Instructions to follow – Could you print the entries below exactly, starting at the line that contains "(144, 674) none" and stopping after the last one?

(Data listing)

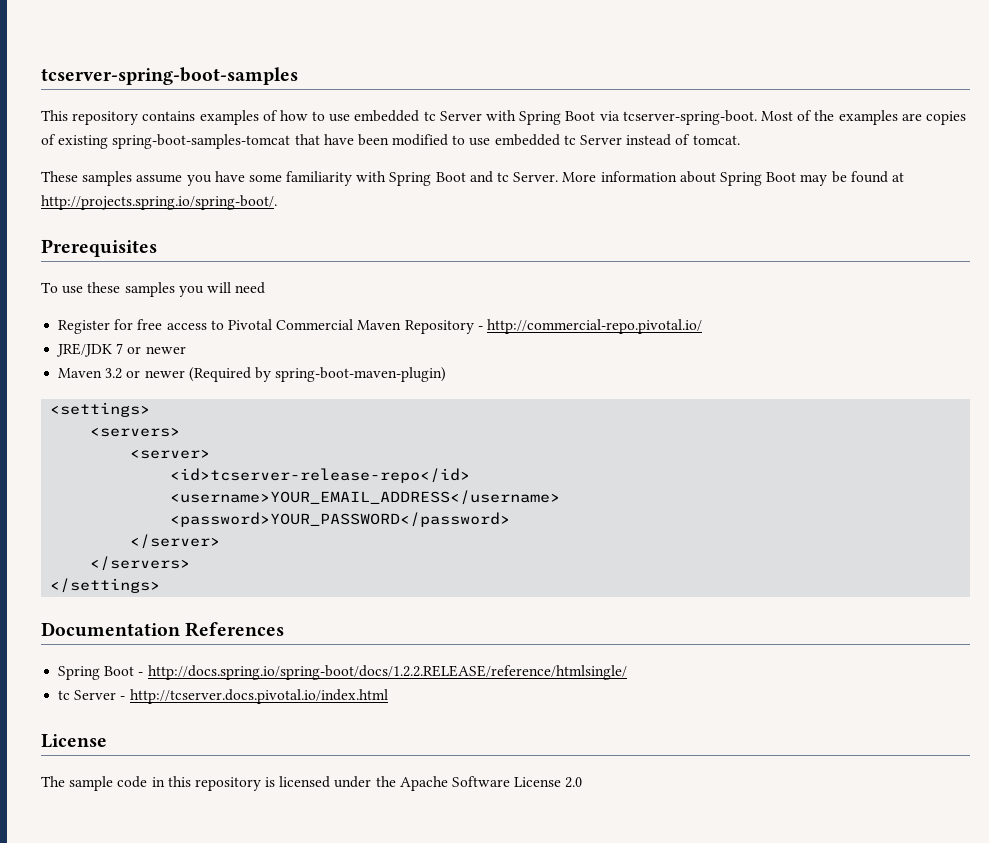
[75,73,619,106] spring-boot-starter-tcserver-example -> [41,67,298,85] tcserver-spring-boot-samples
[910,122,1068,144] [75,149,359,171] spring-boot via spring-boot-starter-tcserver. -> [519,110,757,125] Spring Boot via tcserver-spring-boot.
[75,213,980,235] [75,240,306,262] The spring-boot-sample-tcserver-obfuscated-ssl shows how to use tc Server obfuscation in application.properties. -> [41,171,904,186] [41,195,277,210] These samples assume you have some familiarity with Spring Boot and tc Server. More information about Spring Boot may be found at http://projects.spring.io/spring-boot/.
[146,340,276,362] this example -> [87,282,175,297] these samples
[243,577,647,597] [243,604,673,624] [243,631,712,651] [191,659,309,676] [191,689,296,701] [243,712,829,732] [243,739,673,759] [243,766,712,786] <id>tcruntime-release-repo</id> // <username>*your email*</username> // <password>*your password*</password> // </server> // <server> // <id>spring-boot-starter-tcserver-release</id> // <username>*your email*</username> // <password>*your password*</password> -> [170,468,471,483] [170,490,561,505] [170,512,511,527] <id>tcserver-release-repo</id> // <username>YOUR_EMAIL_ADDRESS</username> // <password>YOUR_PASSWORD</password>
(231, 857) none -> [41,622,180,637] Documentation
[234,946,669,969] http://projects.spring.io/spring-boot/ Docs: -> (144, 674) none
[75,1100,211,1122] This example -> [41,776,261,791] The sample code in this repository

(End Data listing)

Result for this task –
[234,946,669,969] http://projects.spring.io/spring-boot/ Docs: -> (144, 674) none
[75,1100,211,1122] This example -> [41,776,261,791] The sample code in this repository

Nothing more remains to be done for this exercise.